7. Il ressort des motivations des décisions rendues par le procureur de la République ainsi que du tribunal correctionnel de Trabzon que le requérant avait été interrogé en raison de sa prétendue appartenance à l’organisation appelée FETÖ/PDY. L’objet de l’interrogatoire était de déterminer le degré de la participation de l’intéressé à la tentative de coup d’état et ses liens avec cette organisation.
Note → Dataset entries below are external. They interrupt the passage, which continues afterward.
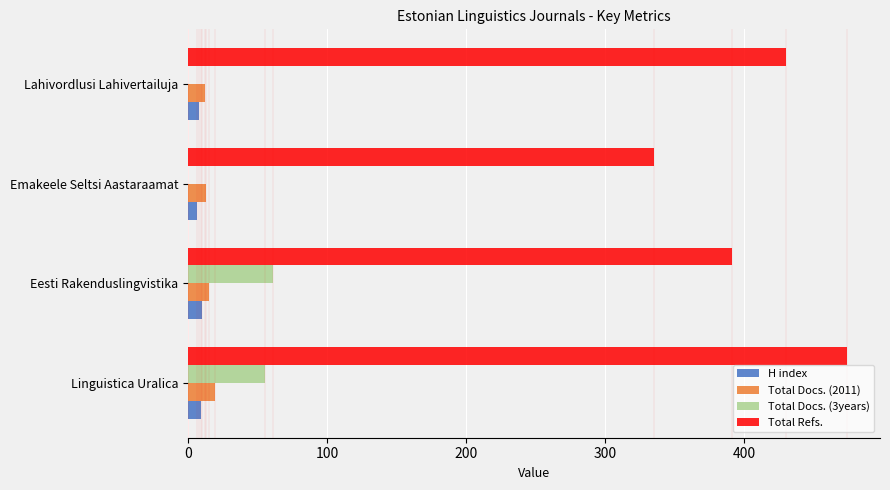

What is the average value of the Total Refs. series?

408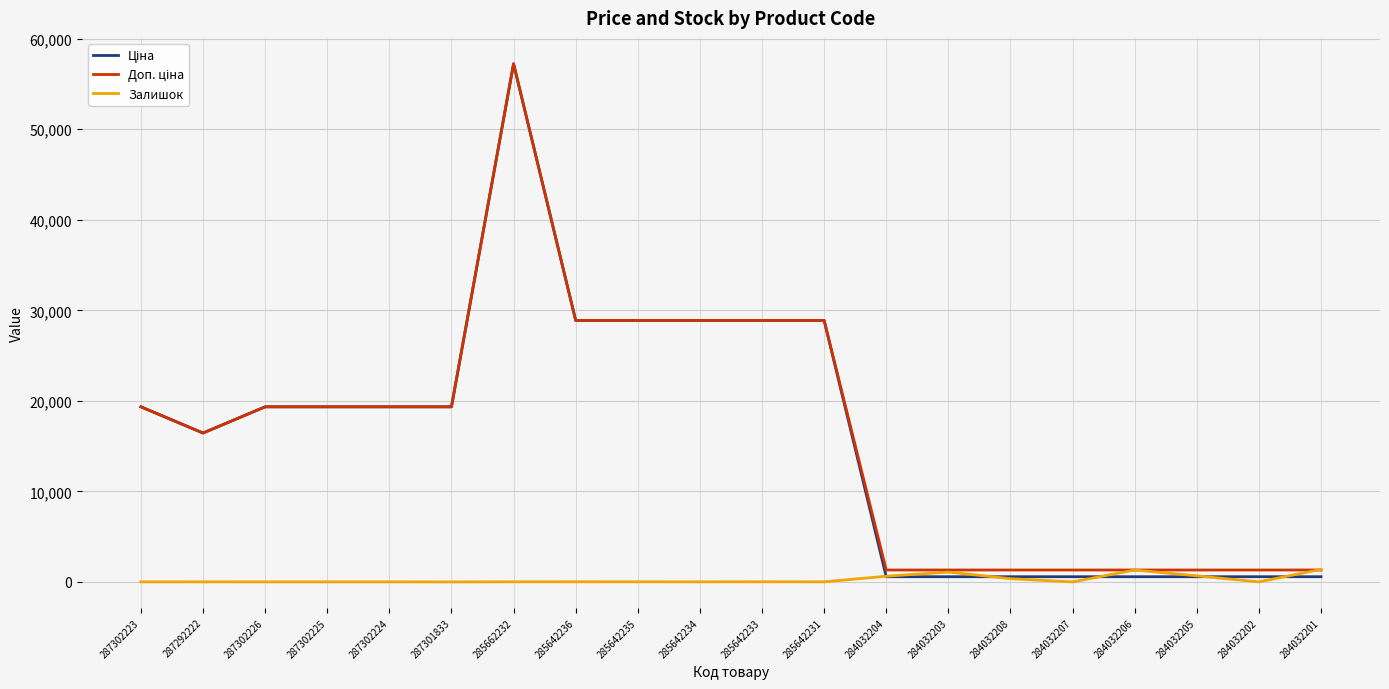

At which category is the sum across all series the highest?

285662232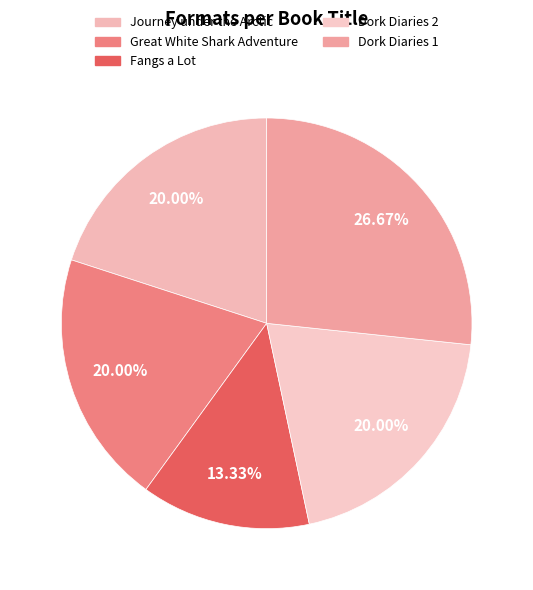

Approximately how many times larger is the value at Fangs a Lot compared to Dork Diaries 2?

0.7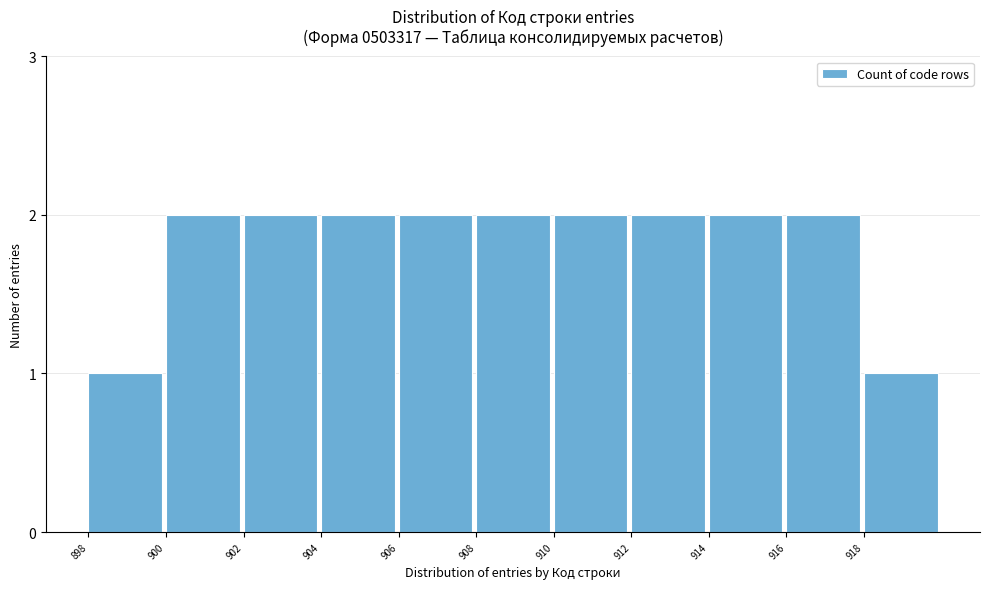

Reading left to right, extract all data points from this chart.

1	2	2	2	2	2	2	2	2	2	1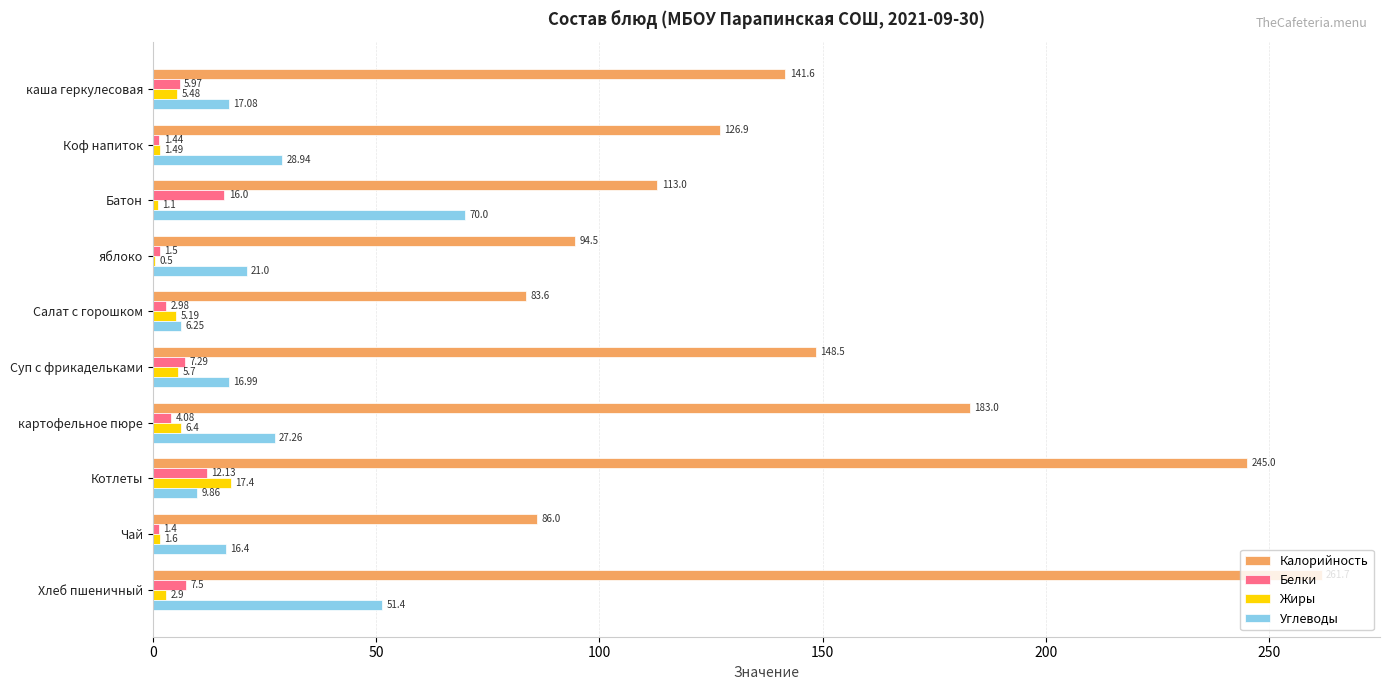

Which series changed the most between картофельное пюре and Хлеб пшеничный?

Калорийность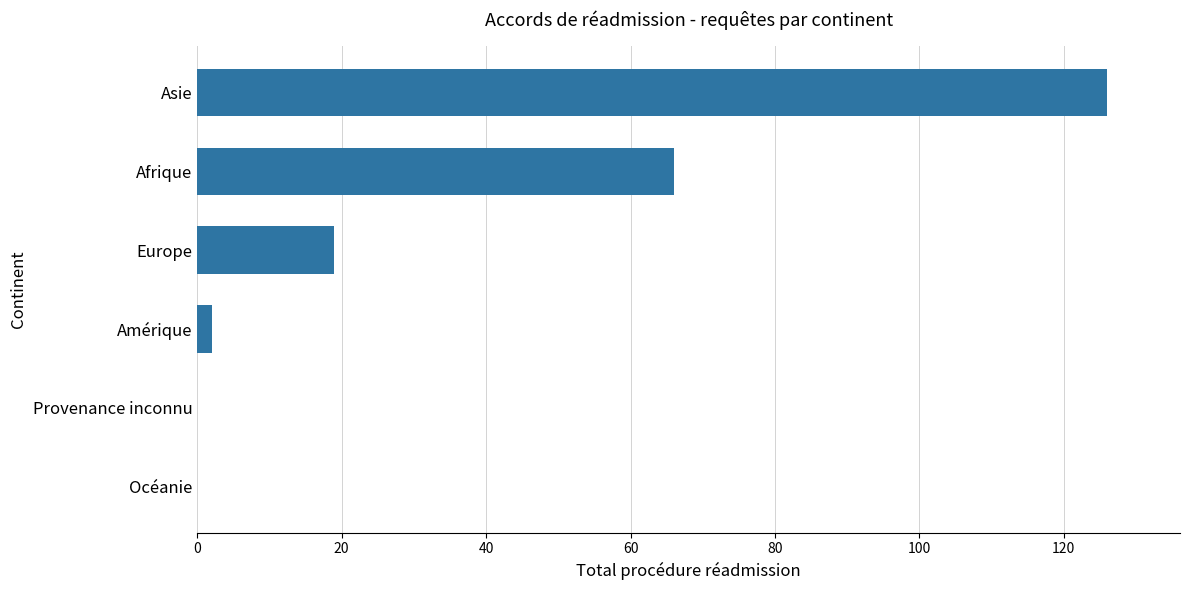

Reading bottom to top, what are all the values shown in this chart?

Océanie=0	Provenance inconnu=0	Amérique=2	Europe=19	Afrique=66	Asie=126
Ayant déposé une plainte pénale au sujet de ses allégations d’avoir fait l’objet des voies de fait et des pressions psychologiques lors de son interrogatoire devant les autorités internes nationales compétentes, le requérant ne soutient pas qu’il aurait été empêché de voir un médecin, le cas échéant, pour se faire examiner. Il ne présente pas de séquelles sur son corps. La Cour note ainsi que lors de son interrogatoire le requérant n’a manifestement pas subi de mauvais traitements de la part des auteurs de son interrogatoire.
8. Au vu de ces constatations, la Cour estime qu’elle ne dispose pas d’éléments de preuve ni d’argument juridique pour se départir des conclusions auxquelles sont parvenues les juridictions internes compétentes qui ont examiné les allégations du requérant tirées de l’article 3 de la Convention.
9. Partant, elle conclut que le grief du requérant tiré de l’article 3 de la Convention est manifestement mal fondé et doit être rejeté en application de l’article 35 §§ 3 a) et 4 de la Convention.
Par ces motifs, la Cour, à l’unanimité,
Déclare la requête irrecevable.
Fait en français puis communiqué par écrit le 24 novembre 2022.